Even with the transfer of power sector management, partially, to the private sector, there is still so much electricity theft going on across the nation. And this is simply because we implement smart metering and smart electricity on the lips. When transformers cannot capture electricity consumption per locality, crooks (both officials and unofficial) will always find a way to shortchange the system. It is better left to be imagined the volume of the sleaze in the oil and gas sector when mere monitoring of crude production levels cannot be efficiently tracked with the use of technologies, let alone effectively monitor the safety of the networks of pipelines using technology.
Even excellence in sporting activities could be improved and great results achieved if the administrators, sports academies and the athletes integrate technologies in the time management, schedules, training, feeding and medical profiling of the stakeholders.
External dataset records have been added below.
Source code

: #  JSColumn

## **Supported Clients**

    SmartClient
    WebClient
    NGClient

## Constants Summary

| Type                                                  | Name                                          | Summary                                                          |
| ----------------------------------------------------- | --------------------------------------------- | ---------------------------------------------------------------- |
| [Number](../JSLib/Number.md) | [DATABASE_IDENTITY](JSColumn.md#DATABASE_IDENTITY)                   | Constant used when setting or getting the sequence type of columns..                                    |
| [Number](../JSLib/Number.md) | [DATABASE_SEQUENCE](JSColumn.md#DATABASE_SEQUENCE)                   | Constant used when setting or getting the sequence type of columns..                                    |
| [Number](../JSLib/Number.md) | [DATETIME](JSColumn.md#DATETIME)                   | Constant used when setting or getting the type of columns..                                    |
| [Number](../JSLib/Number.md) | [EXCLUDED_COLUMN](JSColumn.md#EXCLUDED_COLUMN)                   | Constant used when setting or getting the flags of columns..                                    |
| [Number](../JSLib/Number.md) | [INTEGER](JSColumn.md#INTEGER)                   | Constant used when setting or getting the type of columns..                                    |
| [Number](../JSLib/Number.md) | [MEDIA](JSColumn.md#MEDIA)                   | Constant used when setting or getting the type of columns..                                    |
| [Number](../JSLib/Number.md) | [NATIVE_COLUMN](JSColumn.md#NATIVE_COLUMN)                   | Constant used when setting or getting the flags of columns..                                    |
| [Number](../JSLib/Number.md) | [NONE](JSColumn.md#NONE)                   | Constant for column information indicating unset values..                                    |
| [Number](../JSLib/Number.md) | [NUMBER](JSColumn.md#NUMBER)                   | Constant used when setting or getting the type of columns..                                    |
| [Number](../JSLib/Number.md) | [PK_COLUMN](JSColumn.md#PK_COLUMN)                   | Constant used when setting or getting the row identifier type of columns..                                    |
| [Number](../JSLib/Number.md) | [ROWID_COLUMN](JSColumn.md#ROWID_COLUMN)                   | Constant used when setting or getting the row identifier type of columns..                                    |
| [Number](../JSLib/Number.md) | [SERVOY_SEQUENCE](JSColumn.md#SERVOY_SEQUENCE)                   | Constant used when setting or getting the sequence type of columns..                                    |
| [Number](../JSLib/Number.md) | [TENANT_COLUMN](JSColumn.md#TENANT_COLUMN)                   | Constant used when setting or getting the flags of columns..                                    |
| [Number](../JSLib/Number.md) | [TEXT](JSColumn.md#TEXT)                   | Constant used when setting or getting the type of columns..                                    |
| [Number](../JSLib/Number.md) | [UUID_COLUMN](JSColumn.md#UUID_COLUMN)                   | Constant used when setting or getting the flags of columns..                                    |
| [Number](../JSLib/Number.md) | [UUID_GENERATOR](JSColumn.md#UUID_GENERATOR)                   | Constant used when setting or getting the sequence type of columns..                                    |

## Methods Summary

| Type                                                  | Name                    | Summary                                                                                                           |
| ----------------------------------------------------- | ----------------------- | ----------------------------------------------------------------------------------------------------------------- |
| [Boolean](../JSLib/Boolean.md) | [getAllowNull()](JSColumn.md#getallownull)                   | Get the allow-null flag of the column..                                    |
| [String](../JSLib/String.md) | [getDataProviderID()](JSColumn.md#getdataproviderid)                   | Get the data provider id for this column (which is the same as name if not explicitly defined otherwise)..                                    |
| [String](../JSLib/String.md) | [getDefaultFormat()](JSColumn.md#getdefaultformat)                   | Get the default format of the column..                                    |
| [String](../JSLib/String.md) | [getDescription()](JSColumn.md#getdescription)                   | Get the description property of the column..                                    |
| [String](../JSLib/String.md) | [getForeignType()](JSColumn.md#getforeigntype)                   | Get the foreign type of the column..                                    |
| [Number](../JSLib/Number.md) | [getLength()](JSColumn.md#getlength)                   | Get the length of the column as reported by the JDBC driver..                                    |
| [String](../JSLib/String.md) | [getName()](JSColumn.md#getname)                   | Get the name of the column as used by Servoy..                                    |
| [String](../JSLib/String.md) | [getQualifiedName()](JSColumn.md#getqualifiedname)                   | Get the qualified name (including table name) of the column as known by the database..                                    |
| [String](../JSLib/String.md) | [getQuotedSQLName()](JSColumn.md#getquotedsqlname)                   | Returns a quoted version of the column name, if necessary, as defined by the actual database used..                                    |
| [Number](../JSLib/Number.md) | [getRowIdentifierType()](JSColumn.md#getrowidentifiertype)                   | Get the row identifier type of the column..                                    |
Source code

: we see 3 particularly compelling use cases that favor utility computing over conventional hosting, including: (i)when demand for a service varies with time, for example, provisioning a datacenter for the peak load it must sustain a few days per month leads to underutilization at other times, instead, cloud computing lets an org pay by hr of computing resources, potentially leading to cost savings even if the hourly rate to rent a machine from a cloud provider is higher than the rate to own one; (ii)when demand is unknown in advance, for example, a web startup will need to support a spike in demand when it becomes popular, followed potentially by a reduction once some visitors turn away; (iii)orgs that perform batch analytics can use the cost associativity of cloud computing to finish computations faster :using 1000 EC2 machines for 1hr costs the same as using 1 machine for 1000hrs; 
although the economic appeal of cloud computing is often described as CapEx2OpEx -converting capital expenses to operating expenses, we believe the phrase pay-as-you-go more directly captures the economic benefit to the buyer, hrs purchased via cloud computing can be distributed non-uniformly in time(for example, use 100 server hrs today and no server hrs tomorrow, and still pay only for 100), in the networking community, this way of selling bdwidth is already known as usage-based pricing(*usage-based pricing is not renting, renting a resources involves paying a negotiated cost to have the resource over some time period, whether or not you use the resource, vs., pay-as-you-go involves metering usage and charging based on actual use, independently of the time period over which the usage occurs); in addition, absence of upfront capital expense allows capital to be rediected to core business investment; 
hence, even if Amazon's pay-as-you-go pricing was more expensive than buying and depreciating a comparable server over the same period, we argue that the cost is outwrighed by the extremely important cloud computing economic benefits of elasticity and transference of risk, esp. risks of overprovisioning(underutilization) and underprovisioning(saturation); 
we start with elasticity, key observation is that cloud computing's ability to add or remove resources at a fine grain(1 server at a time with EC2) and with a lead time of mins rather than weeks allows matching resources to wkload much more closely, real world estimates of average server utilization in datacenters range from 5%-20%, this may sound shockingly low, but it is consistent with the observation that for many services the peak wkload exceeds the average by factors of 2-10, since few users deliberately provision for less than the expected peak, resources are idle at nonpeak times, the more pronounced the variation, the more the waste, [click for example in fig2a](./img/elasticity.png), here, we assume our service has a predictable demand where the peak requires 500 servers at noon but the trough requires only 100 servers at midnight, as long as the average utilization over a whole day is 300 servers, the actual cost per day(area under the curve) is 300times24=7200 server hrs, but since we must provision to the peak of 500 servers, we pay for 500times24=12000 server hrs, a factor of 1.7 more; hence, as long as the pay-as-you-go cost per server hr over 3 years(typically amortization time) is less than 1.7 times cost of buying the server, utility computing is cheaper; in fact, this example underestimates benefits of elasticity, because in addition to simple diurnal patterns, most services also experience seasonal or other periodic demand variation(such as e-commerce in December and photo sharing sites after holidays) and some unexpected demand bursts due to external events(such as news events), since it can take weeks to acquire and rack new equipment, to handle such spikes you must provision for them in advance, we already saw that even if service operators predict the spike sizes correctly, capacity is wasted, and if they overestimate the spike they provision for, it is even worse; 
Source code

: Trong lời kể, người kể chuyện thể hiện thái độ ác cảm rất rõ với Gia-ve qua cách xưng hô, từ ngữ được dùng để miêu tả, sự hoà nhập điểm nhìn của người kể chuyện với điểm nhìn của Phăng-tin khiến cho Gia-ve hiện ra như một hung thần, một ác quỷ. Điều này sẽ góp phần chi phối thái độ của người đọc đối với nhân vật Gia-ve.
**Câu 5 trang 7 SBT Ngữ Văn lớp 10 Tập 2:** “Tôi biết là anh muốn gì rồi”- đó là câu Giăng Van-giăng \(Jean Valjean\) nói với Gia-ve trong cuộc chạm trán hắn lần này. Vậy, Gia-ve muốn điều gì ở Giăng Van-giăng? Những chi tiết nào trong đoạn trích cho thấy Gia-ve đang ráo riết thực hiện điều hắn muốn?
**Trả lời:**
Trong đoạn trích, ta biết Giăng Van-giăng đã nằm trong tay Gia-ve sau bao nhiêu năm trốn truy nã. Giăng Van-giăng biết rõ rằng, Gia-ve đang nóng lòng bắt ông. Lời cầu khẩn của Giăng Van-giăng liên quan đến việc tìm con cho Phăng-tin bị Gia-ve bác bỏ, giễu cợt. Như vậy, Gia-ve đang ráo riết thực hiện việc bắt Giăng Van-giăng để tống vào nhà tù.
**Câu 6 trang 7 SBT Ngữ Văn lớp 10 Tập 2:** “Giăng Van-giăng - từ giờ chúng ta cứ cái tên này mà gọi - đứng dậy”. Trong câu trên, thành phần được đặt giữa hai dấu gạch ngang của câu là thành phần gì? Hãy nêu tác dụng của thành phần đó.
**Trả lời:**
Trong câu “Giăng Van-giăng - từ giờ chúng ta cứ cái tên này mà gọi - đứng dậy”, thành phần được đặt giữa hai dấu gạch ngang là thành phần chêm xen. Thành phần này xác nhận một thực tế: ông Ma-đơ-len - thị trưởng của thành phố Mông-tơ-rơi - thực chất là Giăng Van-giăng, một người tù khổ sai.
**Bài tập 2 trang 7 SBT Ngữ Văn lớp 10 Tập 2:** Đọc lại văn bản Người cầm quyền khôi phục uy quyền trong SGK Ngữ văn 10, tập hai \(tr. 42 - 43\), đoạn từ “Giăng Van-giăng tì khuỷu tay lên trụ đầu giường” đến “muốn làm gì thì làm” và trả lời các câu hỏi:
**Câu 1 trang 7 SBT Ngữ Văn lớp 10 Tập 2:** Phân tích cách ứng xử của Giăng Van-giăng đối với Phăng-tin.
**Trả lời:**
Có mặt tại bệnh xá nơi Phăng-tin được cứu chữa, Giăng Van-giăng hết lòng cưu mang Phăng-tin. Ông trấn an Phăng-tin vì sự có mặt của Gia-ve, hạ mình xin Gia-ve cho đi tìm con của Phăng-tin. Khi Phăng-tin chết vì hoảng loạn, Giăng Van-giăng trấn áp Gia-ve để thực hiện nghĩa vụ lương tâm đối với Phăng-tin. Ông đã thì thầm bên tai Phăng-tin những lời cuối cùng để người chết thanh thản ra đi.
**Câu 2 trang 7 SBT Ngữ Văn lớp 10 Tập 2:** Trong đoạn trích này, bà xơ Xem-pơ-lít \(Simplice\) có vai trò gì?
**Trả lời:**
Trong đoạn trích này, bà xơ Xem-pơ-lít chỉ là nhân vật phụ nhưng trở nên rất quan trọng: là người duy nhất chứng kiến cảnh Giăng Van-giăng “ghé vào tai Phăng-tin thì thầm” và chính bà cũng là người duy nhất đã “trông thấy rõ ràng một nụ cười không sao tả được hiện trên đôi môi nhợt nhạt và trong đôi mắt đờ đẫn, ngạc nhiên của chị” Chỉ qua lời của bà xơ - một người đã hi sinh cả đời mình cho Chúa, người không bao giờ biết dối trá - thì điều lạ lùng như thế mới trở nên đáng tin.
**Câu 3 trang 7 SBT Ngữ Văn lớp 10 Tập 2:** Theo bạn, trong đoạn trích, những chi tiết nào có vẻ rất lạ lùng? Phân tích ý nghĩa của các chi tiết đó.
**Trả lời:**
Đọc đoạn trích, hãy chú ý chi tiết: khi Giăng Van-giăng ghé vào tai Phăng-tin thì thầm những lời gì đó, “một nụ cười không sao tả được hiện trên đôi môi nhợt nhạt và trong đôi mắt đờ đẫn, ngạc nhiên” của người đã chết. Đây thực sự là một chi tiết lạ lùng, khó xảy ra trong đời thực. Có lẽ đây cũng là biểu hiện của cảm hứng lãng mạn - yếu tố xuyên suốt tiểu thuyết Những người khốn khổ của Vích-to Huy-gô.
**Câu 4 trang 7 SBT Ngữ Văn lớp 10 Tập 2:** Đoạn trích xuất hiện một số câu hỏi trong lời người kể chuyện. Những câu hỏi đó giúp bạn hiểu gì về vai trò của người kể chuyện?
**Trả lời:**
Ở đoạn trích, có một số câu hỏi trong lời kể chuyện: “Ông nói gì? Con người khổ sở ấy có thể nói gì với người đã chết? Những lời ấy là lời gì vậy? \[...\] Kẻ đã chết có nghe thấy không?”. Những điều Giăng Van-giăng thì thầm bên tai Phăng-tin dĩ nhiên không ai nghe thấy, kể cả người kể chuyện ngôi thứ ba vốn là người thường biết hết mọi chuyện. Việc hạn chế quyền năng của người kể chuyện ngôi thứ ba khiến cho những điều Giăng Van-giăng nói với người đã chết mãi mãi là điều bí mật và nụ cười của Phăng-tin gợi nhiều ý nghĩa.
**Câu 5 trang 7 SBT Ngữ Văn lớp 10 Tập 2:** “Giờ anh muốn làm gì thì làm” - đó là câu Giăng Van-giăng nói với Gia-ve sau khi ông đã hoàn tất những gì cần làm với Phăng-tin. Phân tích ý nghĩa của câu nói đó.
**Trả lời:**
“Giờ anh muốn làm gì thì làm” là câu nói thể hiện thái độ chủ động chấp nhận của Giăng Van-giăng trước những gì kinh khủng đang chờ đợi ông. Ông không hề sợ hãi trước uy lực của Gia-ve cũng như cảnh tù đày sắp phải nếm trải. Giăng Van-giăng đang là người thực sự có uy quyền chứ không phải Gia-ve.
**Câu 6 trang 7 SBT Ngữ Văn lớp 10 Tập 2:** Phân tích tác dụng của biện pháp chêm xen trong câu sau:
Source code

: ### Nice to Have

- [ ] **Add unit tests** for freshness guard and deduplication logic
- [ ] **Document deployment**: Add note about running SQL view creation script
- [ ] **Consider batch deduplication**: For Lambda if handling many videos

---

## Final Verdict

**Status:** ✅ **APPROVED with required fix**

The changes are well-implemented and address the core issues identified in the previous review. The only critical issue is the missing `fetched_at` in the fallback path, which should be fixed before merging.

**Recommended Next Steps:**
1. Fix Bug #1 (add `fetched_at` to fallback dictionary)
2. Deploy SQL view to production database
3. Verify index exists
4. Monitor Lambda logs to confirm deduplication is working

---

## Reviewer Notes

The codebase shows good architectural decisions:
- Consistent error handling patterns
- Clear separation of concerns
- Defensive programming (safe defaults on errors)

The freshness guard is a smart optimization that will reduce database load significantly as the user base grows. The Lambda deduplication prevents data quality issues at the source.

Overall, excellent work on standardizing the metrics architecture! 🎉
If the Minister would be kind enough to carry out quick checks in Jamaica, Germany, Britain, USA and see the impact of technology on victory at Sports meets, the revelation would be amazing.
Mr, Minister of Communications and Digital Economy, Dr. Isa Alli Patanmi, there is more to the name than a mere title and sense of entitlement to being another first person to run with such a nomenclature. The right mindset, technical expertise, support systems, collaborations, Political will and super support of the President and the National Assembly will only make your desire dream a clear vision for the transformation of Nigeria.
Olubayo Abiodun, technology journalist and social commentator, writes from Lagos.